#### [DIRECTIONS]
According to the source passage on Newton's second law, what is the net force when a 100 N push is opposed by 30 N of friction?

#### [SOURCE PASSAGE]
+ + + + +
Atomic and subatomic scales: quantum mechanics governs the behaviour of particles at the scale of atoms. Position and momentum can't both be known precisely (Heisenberg uncertainty principle). The classical trajectory described by F = ma simply doesn't exist at quantum scales — you have probability amplitudes and wavefunctions instead.
For everything in between — from dust particles to spacecraft, from milliseconds to geological timescales, from micronewtons to meganewtons — F = ma works. The range of its validity is extraordinary.
Common Mistakes
Using a single force instead of net force. F in F = ma is always the vector sum of all forces. If a 100 N push is opposed by 30 N of friction, F_net = 70 N — not 100 N. Using 100 N gives the wrong acceleration.
Confusing mass and weight. Mass (kg) is resistance to acceleration; weight (N) is the gravitational force. Weight = mg. You feel heavier in a lift accelerating upward not because your mass increased but because the normal force from the floor exceeds your weight (N − mg = ma → N = m(g+a)).
Forgetting that acceleration can oppose velocity. A decelerating object has acceleration opposing its direction of motion — the net force is backward. Deceleration is not a separate concept; it's just acceleration with a sign opposite to velocity.
Applying F = ma to systems instead of individual objects. In multi-body problems (e.g. connected masses), write separate F = ma equations for each body. The internal forces (tension, contact forces) cancel in the system equation but appear individually in each body's equation — that's how you find them.
Frequently Asked Questions
What is Newton's Second Law F = ma?
+ + + + +
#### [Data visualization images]
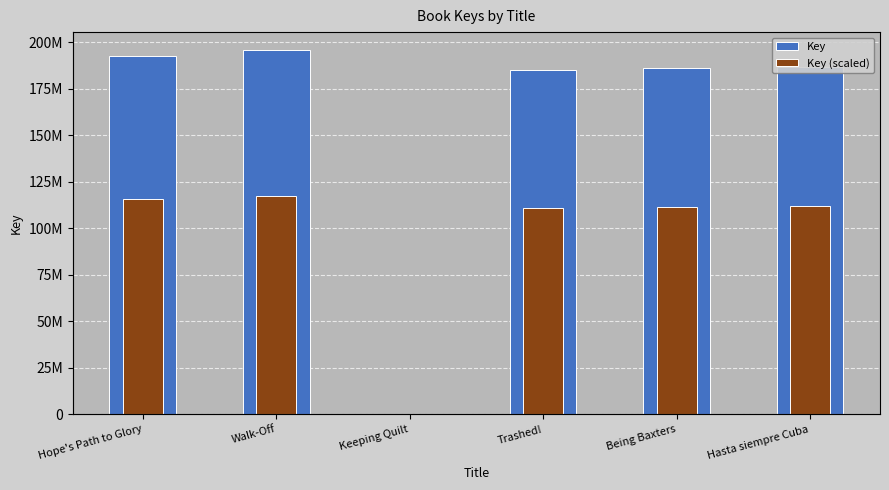

What is the difference between the maximum and second lowest values in the Key series?

10595294.0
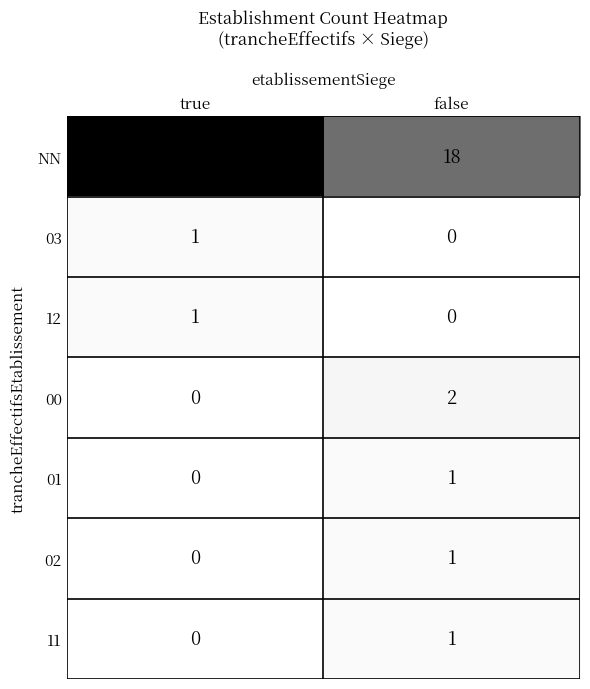

What is the greatest value displayed?

28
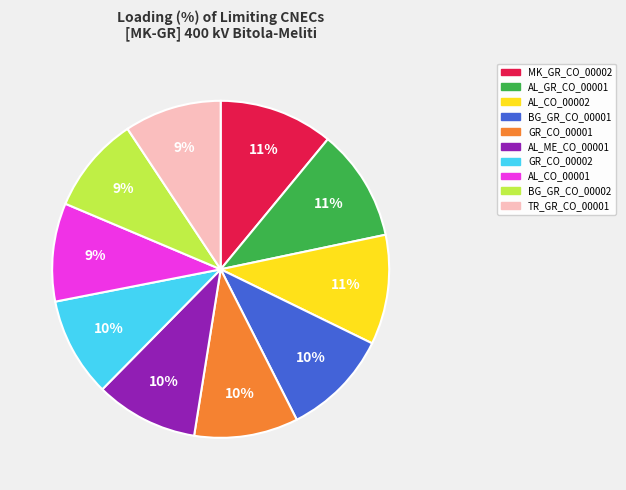

Combined, do AL_CO_00002 and GR_CO_00002 account for over 50%?

No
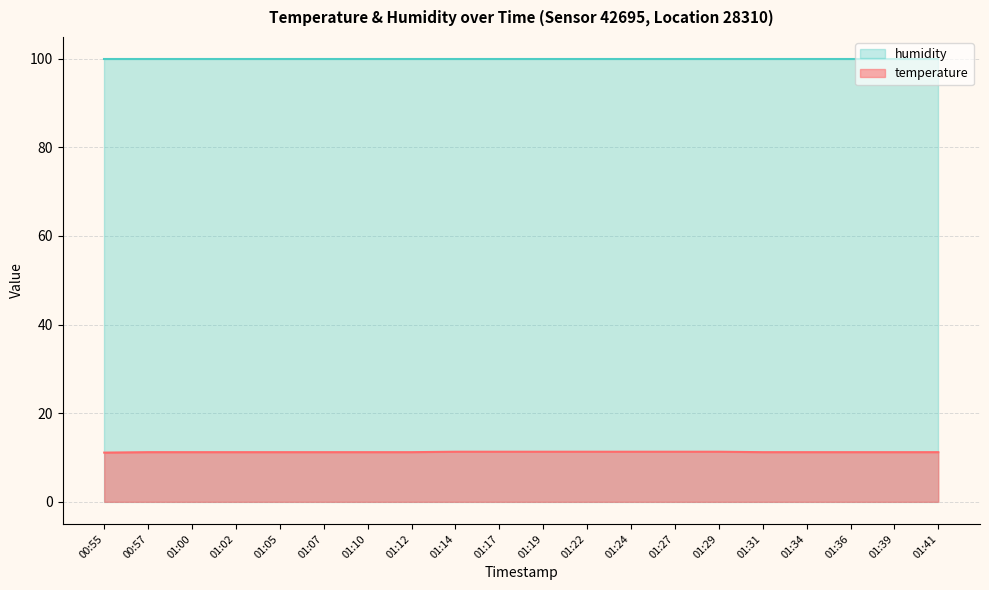

At which category does the chart reach its peak across all series?

01:14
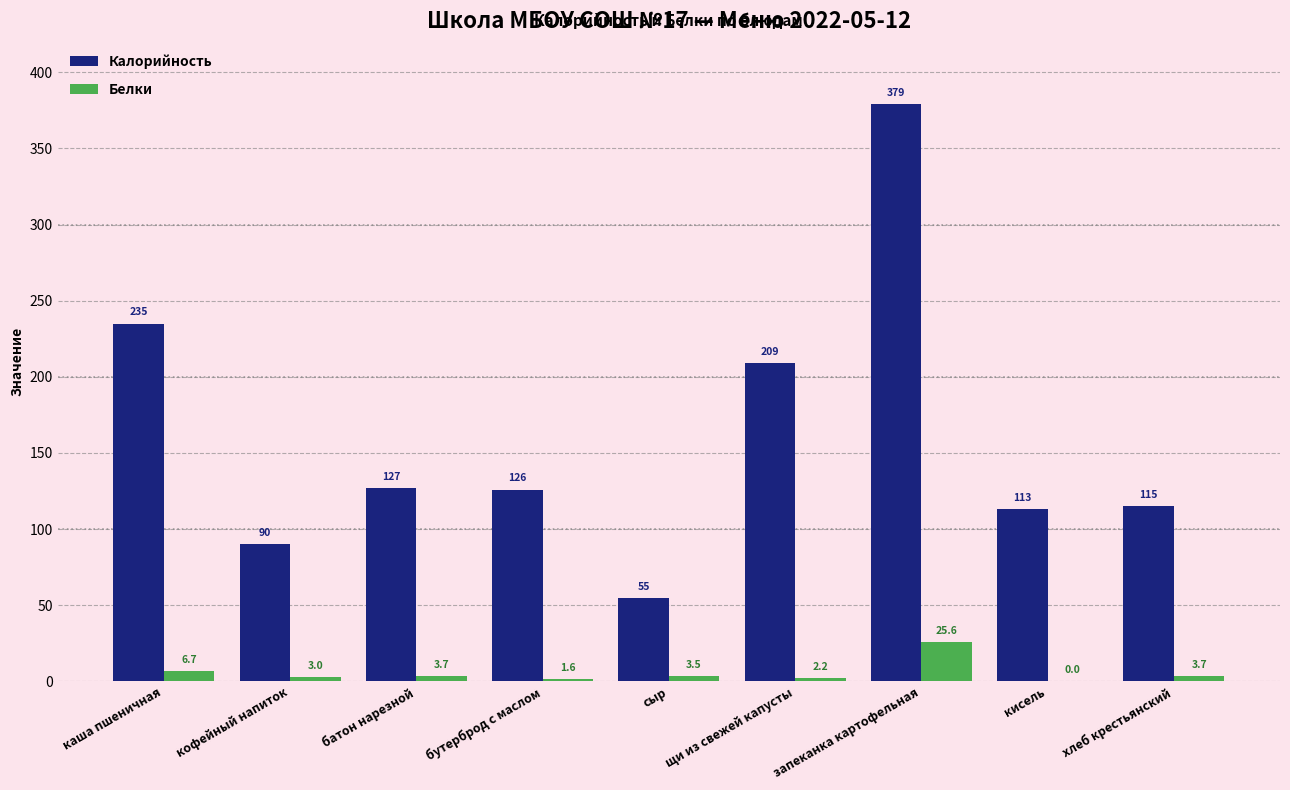

Which series changed the most between кисель and хлеб крестьянский?

Белки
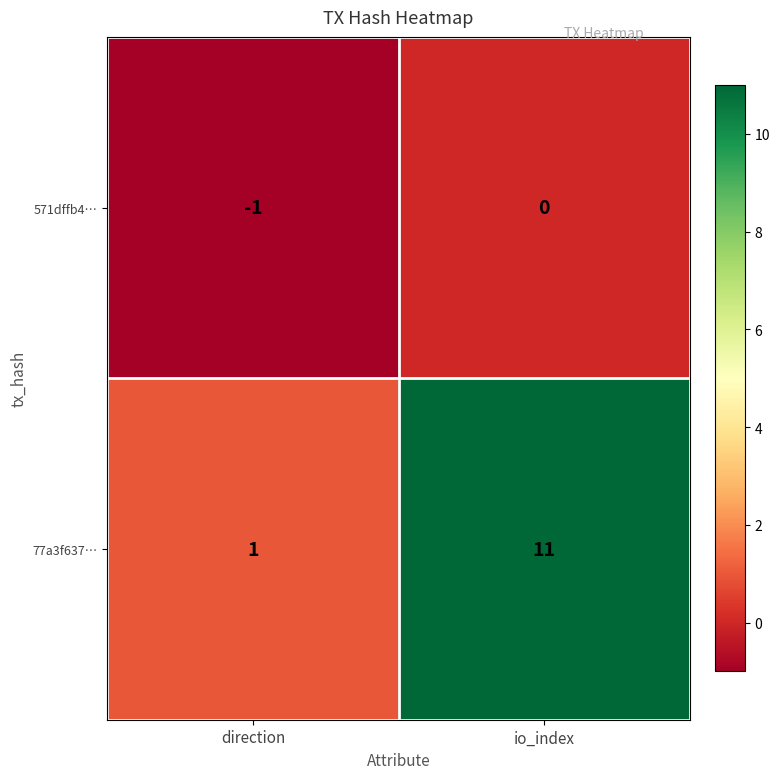

How many categories are shown in the chart?

2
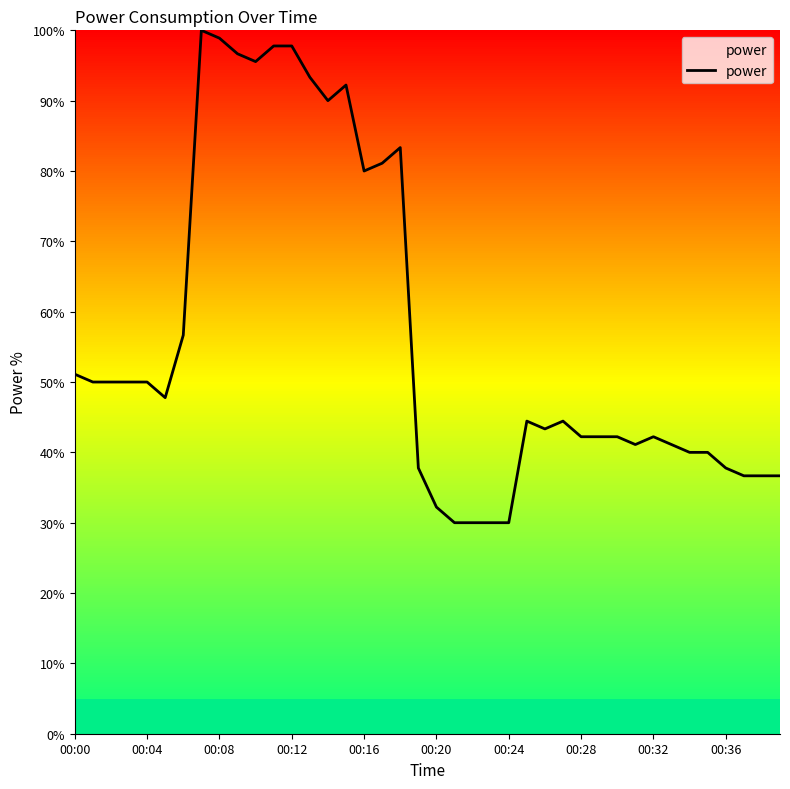

What is the difference between the maximum and minimum values?

70.0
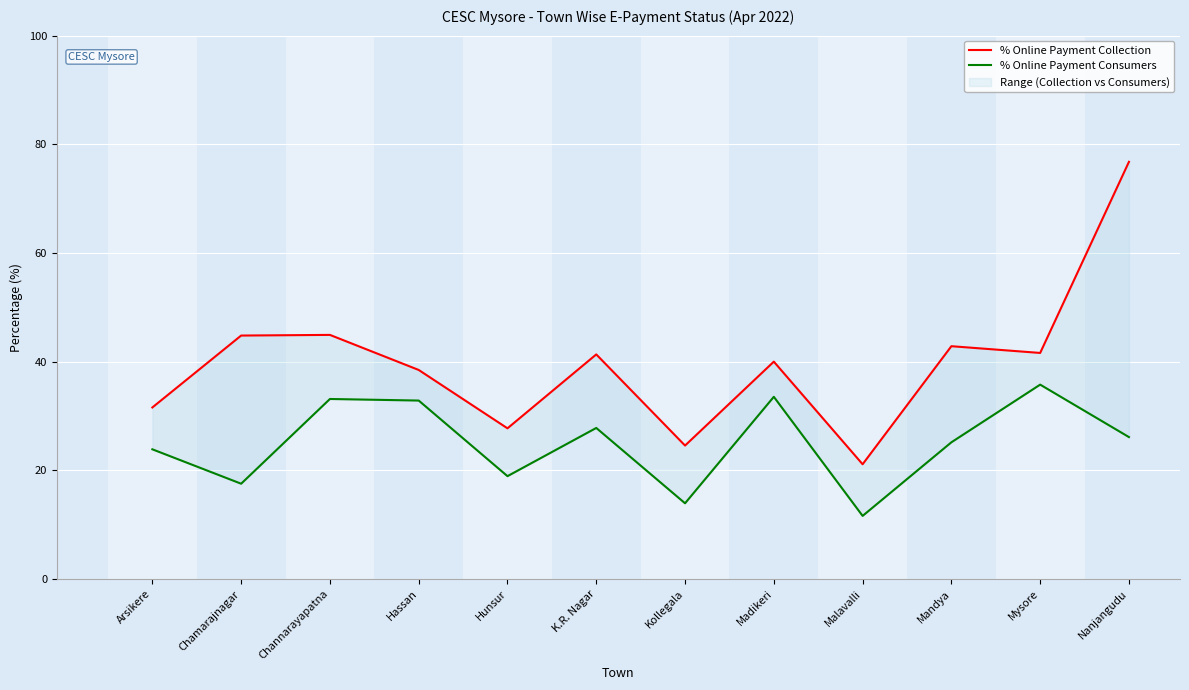

Rank the series at Kollegala from highest to lowest value.

% Online Payment Collection, % Online Payment Consumers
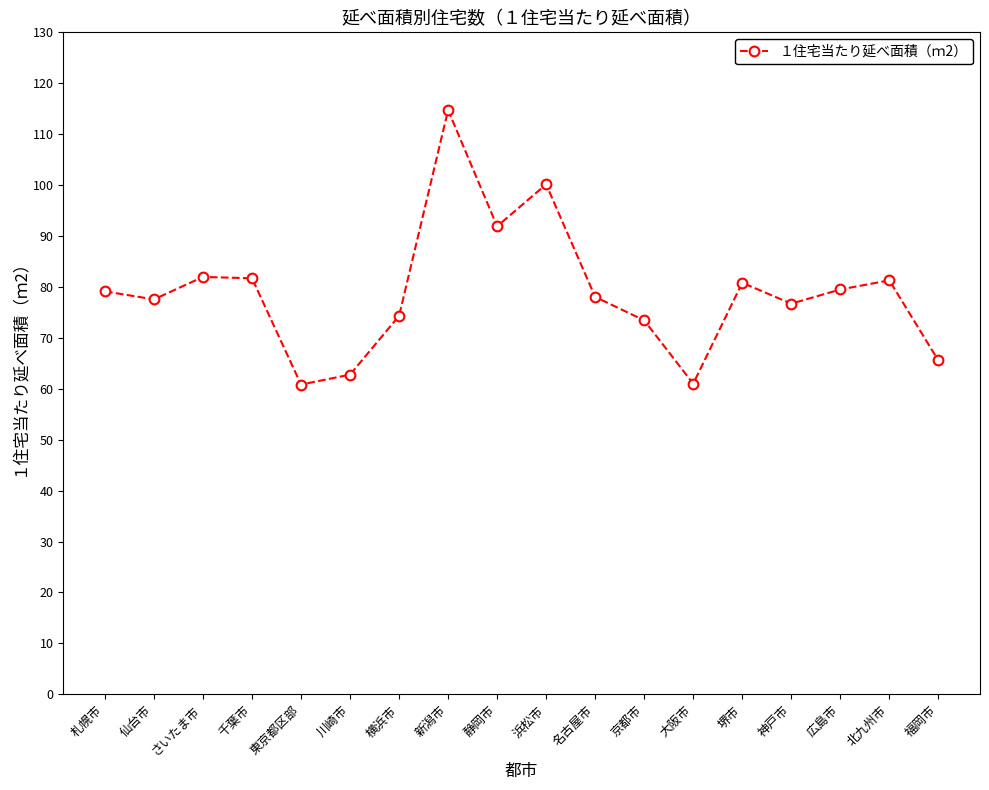

How many points are higher than both their immediate neighbors (excluding endpoints)?

5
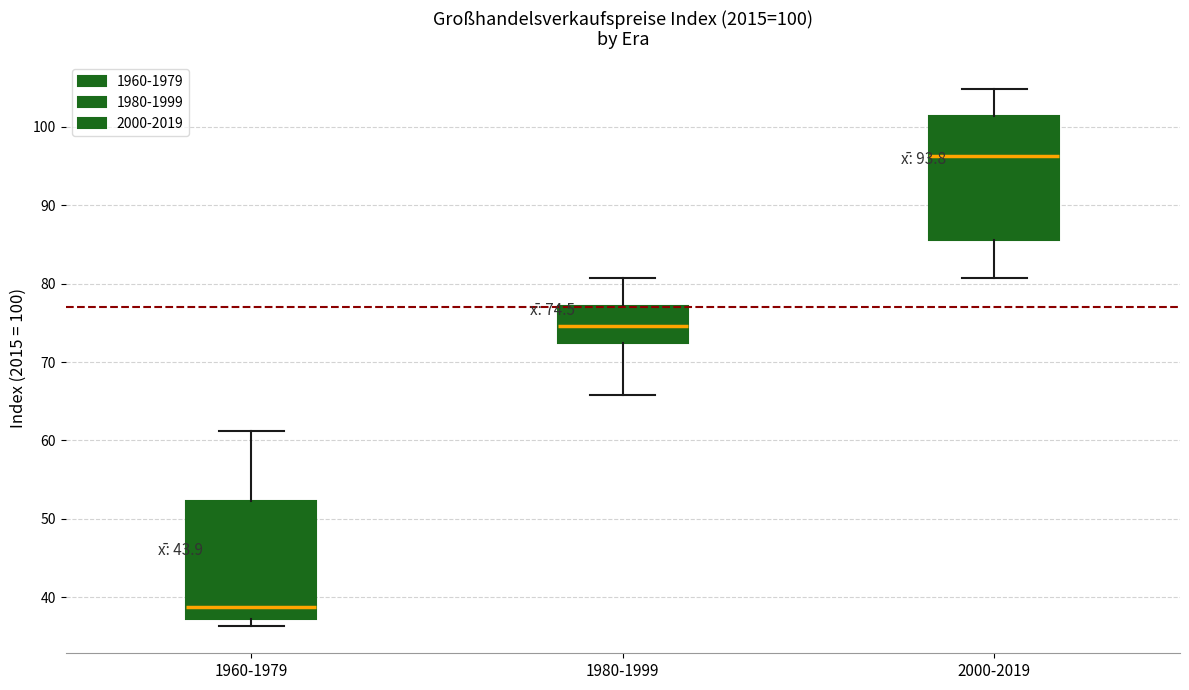

Which box's median line is the highest?

2000-2019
+ + + + +
#### [EXERCISE OUTPUT]
70 N